I've had conversations with two people lately that make me want to write this post. (Call them Jack and Jill here but these are not their real names).

These two people provide outstanding service, something I know from personal experience because I have used them. Think that I'm easy on people I hire to do something for me? Think again. I can admittedly be a little tough on my own vendors. I only want to work with the best folks and I'll never hire someone at a rock-bottom rate because I firmly believe that you get what you pay for.

Setting the Bar High

Are people cray cray for turning down work in a downward economy? No.

I set the bar high and Jack and Jill have each cleared it by a mile. In turn, I have recommended them to a decent number of people. This begs the question: What's in it for me? A juicy referral fee? Not really. You see, because many service providers have disappointed me in my life, I like to spread the word of those who go above and beyond expectations. It just seems like the right thing to do and I have a pretty big mouth.

I become my vendors' biggest advocates–the same way that I want my clients to go to bat for me, even though I might not be an organization's preferred vendor list. I might be tough with my vendors but I like to think that I'm fair. Call it the golden rule. My vendors like me because I send business their way and, at my core, I'm a good guy. Whatever foibles I have, my vendors know that whatever I do comes from a good place.
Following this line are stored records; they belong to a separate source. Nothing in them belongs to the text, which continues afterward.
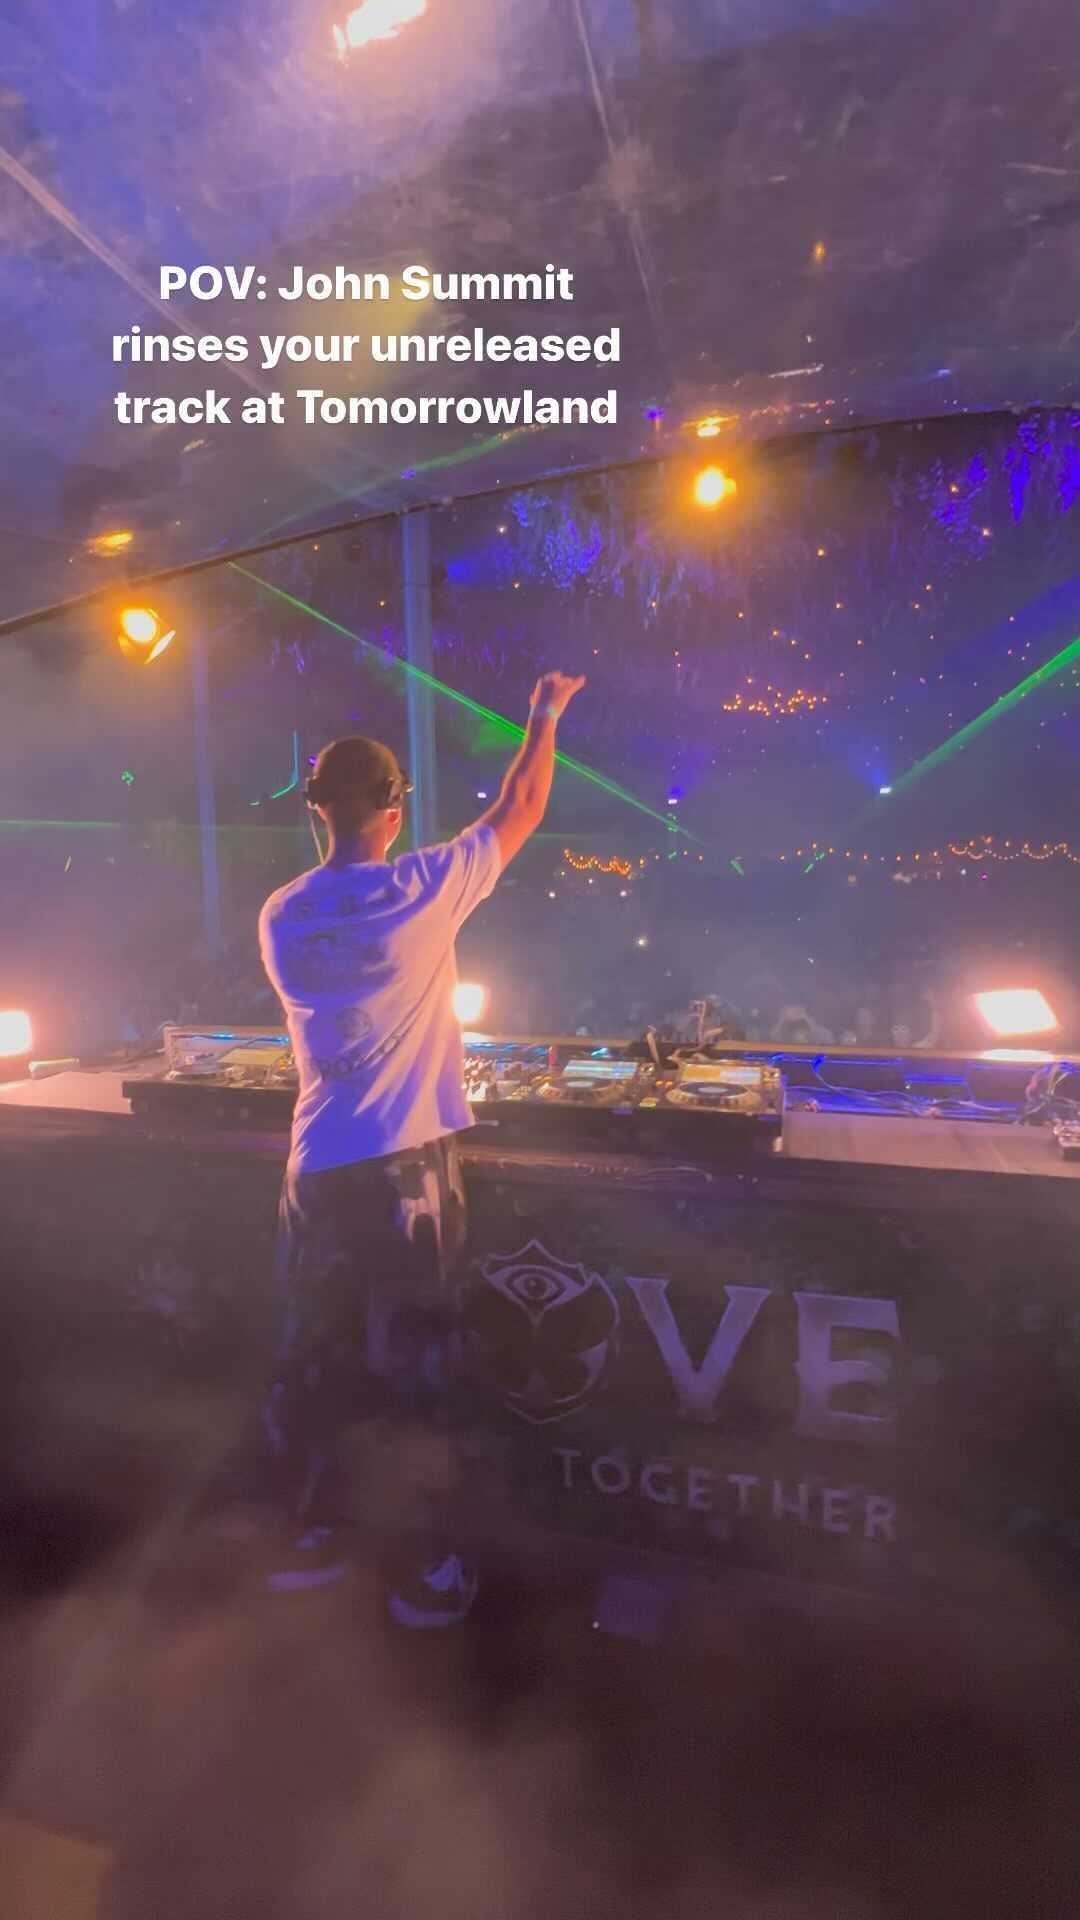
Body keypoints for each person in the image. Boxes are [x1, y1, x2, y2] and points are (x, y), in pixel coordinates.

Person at [258, 671, 586, 1625]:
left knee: (317, 1356)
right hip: (405, 1170)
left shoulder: (281, 913)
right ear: (395, 812)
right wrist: (544, 715)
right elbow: (522, 805)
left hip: (315, 1168)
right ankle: (432, 1567)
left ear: (317, 809)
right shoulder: (425, 887)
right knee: (422, 1369)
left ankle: (316, 1536)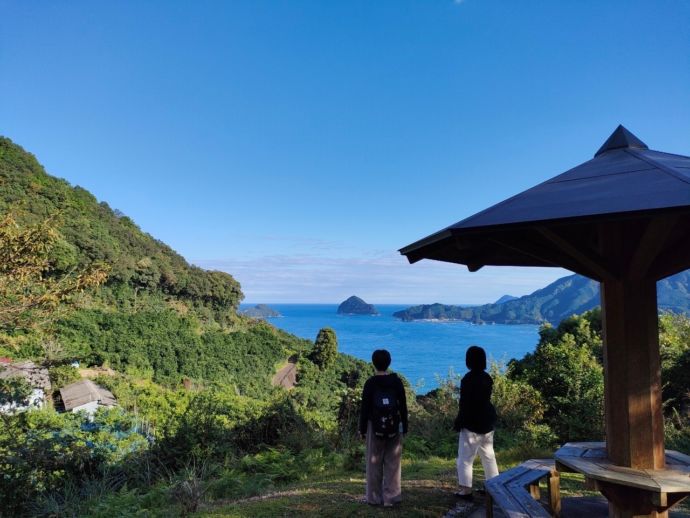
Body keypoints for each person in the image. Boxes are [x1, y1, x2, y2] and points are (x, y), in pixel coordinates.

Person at [359, 349, 408, 507]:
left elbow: (365, 409)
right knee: (393, 462)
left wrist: (362, 429)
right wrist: (405, 426)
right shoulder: (397, 381)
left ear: (374, 363)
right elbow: (403, 406)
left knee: (374, 462)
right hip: (394, 425)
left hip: (375, 426)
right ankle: (392, 498)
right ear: (389, 363)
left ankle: (374, 498)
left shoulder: (370, 383)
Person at [453, 345, 499, 500]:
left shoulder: (467, 379)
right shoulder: (487, 378)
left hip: (472, 423)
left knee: (465, 458)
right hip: (487, 421)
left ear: (469, 361)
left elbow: (465, 404)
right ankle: (493, 487)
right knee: (488, 455)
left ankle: (466, 490)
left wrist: (459, 421)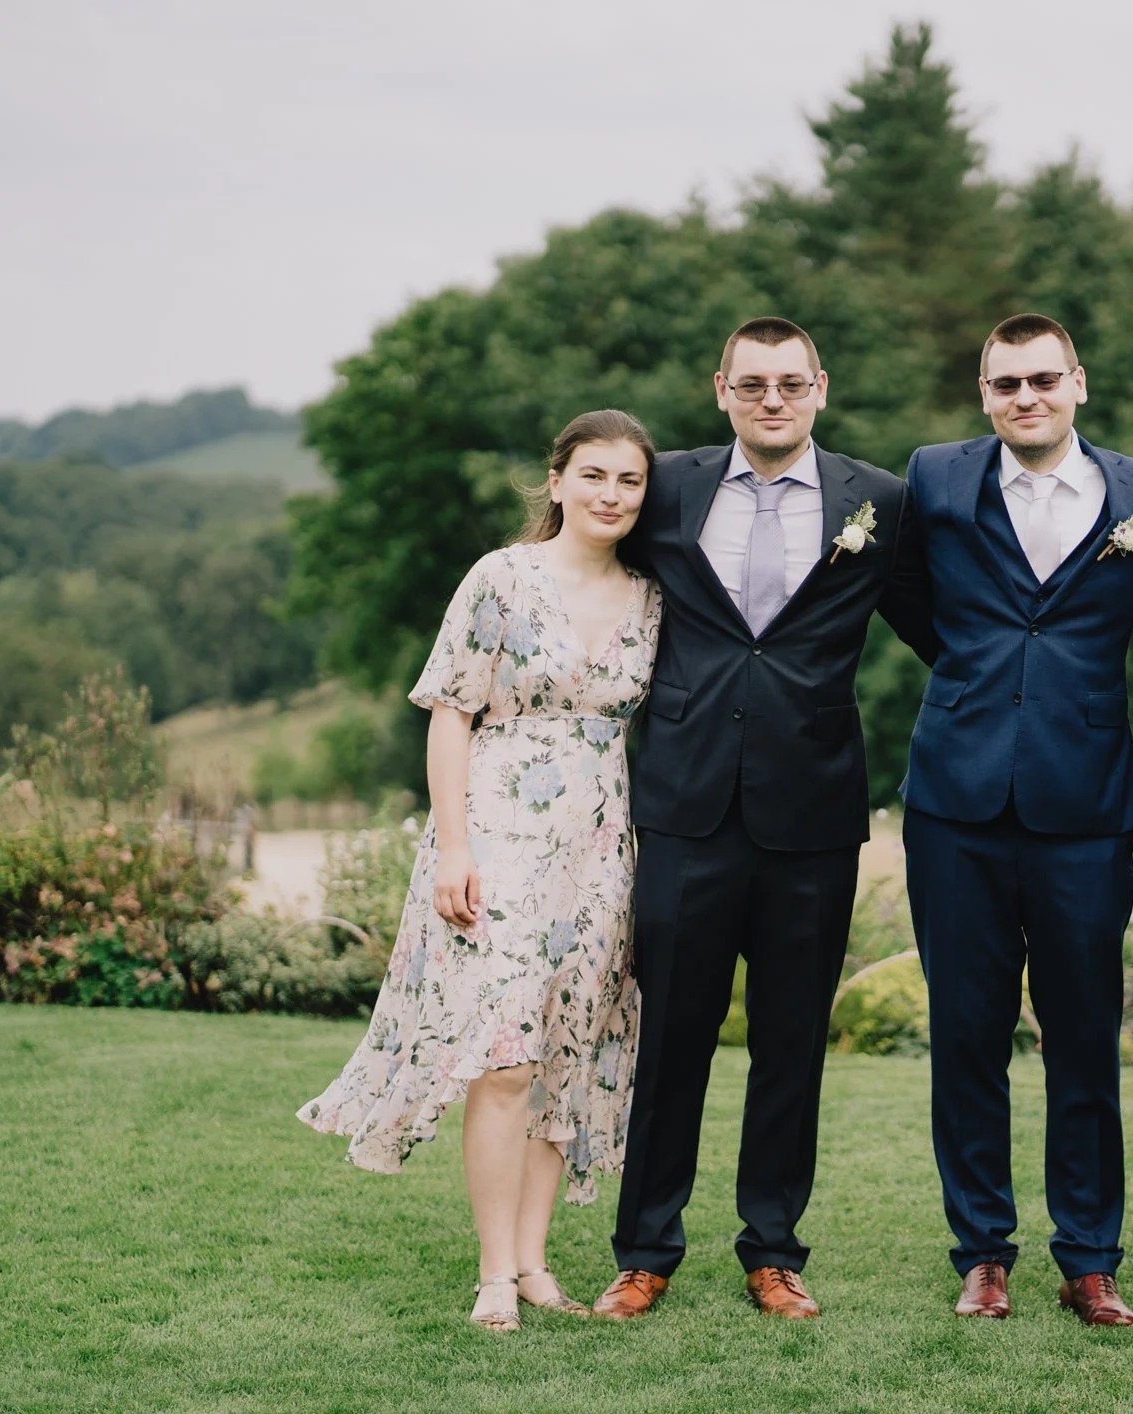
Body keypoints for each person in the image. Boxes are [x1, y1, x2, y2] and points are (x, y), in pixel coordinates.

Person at [596, 317, 937, 1322]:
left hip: (814, 814)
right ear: (722, 391)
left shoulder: (878, 501)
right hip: (687, 806)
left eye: (791, 383)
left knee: (791, 1046)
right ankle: (645, 1250)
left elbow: (943, 631)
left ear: (820, 388)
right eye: (754, 384)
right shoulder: (667, 490)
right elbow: (586, 566)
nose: (773, 399)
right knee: (673, 1043)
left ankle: (773, 1252)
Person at [299, 409, 663, 1333]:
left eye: (628, 480)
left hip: (599, 852)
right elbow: (450, 711)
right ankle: (493, 1272)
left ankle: (538, 1263)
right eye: (593, 476)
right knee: (502, 1058)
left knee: (564, 1055)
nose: (610, 494)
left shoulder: (653, 596)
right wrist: (454, 845)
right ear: (556, 482)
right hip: (498, 839)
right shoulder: (501, 579)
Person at [901, 313, 1133, 1327]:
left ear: (1078, 384)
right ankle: (982, 1251)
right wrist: (978, 670)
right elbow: (905, 593)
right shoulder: (934, 478)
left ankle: (1091, 1256)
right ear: (984, 393)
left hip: (1084, 803)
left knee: (1084, 1037)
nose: (1027, 396)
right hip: (955, 805)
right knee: (966, 1034)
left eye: (1043, 379)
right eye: (1006, 382)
Now, I'm not trying to put myself on a pedestal here. (OK, maybe a little.) But it sickens me to hear that Jack and Jill have each recently encountered difficult, bipolar, demanding, indecisive clients (not me, I assure you). Each has confided in me that these clients are far more trouble than they are worth. They are thinking of firing their clients after their current engagements end.

Practicing What I Preach

Easy for me to say, right? Wrong. I actually walk the talk. A few years ago, I did some consulting for a woman who just plain drove me crazy. She was very unclear with me, expected me to drop whatever I was doing whenever she had fifteen minutes, questioned my billable hours, and became upset when I couldn't read her mind. Oh, and then she conveniently forgot to pay me for six weeks. I kept up a professional veneer, vowing to myself that this would be the last time that I worked with her. When she came calling again a few months later, I passed.

Simon Says: Sometimes it makes sense to fire your clients.

Are people cray cray for turning down work in a downward economy? No. They're completely right. Jack and Jill run their own outfits. They are small business owners who call the shots. No "senior partner" or VP of Division XYZ tells Jack and Jill what to do. They are intelligent and mature enough to make their own decisions.

But even big companies ought to fire their clients more often. (They usually are not, but that's a topic for The New Small.) The definition of bad business is not confined to mom-and-pop stores. We've all seen big companies indulge high-maintenance clients to everyone's detriment. In any economy, some clients are far more trouble than they're worth.